Our life on earth is sort of like a long journey, far from home.
Our life on earth is sort of unlike a long journey, far from home.
Limitations
However, my theme here has its limits. Travel is often not voluntary.
As of 2022, the UN Refugee agency four that there are 108.4 million people by war and violence displaced worldwide – and 52% originate from just three countries: Syria, Ukraine, and Afghanistan. But that leaves all the other refugees, from civil war torn countries like Yemen, Central African Republic, and Mali to name a few besides the more well-advertised crises in Libya, Myanmar, and Ethiopia. It does not include countries, like Mexico and Colombia, where the US war on drugs and the domestic drug wars are driving displacement crises [1]. Some forced travel is the result of modern slavery: September 2022 Global Estimate of Modern Slavery found that 27.6 million people are in forced labor, be in the sex trade or another type, and these people are frequently trafficked across borders away from anyone they know or who can help them.
I am constantly reminded of how little I seem to be able to keep up with in the world.
For example, A student I met at Bryn Mawr mentioned in passing that she was stateless – at the time, I didn’t even know that it was possible to be stateless. But at least 10 million people around the world are – Kurds in Iraq, Roma across Europe, children of foreign workers in Cote d’Ivoire, Palestinians…
All around us, people, and maybe you yourself, are forced to flee.
A man I met on the bus in Cyprus was a refugee from Cameroon, fleeing insurgents. I had not even know there was an insurgent crisis in Cameroon, or that there were similar crises in 19 African countries.
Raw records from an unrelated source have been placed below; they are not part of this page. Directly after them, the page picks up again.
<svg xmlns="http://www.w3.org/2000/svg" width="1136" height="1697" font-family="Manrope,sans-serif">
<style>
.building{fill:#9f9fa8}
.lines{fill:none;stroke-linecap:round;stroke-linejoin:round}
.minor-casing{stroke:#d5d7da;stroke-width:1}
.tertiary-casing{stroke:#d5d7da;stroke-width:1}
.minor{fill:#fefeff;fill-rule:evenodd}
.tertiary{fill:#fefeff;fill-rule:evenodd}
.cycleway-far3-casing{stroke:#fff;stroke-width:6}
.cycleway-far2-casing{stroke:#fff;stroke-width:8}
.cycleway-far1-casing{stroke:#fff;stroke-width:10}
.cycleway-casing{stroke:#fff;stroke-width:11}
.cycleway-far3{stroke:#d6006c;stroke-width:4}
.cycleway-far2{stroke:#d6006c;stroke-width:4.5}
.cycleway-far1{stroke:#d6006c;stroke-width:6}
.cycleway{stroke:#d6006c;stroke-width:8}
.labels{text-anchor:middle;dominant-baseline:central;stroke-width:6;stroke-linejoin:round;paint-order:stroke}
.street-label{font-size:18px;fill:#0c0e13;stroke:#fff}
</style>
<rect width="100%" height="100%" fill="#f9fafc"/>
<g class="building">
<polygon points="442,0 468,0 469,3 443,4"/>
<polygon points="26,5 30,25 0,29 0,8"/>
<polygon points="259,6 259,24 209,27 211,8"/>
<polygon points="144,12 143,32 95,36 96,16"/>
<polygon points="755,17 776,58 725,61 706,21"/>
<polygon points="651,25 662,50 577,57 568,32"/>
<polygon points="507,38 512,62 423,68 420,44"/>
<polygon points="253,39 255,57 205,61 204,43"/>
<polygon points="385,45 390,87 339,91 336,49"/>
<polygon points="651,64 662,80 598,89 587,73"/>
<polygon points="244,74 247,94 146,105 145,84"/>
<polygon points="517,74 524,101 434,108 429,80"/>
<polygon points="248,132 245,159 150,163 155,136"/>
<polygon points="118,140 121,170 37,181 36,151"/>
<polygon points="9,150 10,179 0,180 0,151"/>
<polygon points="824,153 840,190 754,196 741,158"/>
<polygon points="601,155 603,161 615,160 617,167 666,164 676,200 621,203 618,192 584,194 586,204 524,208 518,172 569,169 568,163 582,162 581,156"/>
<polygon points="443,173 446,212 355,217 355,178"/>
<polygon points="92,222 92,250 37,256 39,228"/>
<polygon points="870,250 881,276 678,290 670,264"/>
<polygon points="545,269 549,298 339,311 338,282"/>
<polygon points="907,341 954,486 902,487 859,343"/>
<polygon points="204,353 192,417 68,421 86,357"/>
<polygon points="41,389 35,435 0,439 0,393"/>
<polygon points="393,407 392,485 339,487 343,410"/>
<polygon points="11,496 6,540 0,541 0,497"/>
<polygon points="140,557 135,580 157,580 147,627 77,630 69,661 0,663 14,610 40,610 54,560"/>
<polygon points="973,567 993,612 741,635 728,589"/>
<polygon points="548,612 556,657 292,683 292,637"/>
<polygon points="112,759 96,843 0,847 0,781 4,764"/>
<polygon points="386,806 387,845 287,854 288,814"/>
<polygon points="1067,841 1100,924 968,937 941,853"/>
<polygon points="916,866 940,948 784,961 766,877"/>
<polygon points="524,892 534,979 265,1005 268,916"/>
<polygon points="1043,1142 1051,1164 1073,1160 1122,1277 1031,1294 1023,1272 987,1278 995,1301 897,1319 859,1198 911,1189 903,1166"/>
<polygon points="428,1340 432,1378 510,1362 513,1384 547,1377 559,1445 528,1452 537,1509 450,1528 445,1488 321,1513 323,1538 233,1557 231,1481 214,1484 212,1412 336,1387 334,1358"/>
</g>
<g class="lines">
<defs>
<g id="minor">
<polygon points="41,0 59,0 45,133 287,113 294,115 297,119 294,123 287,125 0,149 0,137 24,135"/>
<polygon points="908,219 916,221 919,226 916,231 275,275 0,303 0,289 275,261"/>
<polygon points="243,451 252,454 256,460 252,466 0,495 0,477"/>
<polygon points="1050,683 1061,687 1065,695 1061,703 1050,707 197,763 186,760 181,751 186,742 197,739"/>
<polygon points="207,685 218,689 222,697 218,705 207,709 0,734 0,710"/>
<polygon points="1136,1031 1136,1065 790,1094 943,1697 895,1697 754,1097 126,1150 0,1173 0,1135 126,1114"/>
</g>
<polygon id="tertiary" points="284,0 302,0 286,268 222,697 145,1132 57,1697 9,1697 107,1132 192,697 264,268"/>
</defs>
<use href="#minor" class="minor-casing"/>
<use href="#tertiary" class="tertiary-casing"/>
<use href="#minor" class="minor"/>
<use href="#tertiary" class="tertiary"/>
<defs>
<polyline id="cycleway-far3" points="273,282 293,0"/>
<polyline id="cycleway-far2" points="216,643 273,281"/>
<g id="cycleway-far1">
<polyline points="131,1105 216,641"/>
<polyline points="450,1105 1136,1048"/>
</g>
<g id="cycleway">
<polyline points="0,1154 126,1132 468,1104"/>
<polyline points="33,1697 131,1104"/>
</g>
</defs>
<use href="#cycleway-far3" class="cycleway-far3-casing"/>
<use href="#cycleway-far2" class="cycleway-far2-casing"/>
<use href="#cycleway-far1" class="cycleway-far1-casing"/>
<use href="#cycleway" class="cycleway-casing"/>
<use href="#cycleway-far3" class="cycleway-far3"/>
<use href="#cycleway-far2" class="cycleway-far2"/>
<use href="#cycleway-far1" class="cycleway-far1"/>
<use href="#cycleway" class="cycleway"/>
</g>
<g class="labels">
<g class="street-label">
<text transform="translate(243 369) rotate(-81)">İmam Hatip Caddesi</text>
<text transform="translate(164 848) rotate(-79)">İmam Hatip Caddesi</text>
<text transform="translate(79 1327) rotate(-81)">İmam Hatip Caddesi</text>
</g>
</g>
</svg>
Scripture speaks more often to these experiences than my more positive travel theology. Scripture tells stories of violence, of exile, of slavery. It tells personal stories, of Joseph sold by his brothers and his fate in Egypt. It tells national stories, of violence enacted on and enacted by God’s People – in their crusade against, for example, the Hethites, Amorites, Canaanites, Perizzites, Hivites, and Jebusites (e.g. Deut 20:16-18), and in their fight for survival against the Assyrians, the Philistines, the Babylonians etc. When Hebrews 11:13 and 1 Peter 2:11 call Christians sojourners (παρεπίδημος), the image is that of David, at the end of his rope in Psalm 39, pleading for mercy because no one else can help him:
“Hear my prayer, O Lord,
and give ear to my cry;
do not hold your peace at my tears.
For I am your passing guest,
an alien, like all my forebears.
Turn your gaze away from me, that I may smile again,
before I depart and am no more.
Psalm 39:12-13 [LXX 38:13-14]
Our life on earth is sort of like a long journey, far from home.
Our life on earth is sort of unlike a long journey, far from home.
Traveling theology, conceptualizing life like a long touristic trip, is one way of thinking about our experiences of life on earth. It is one exploration, with strengths and limitations, to understanding life on earth. It does not capture all of Scripture’s rich testimony about the nature of human life, nor does it capture everyone’s experiences of travel.
[1] Viridiana Rios Contreras, “The Role of Drug-Related Violence and Extortion in Promoting Mexican Migration: Unexpected Consequences of a Drug War,” Latin American Research Review 49, no. 3 (2014): 199–217.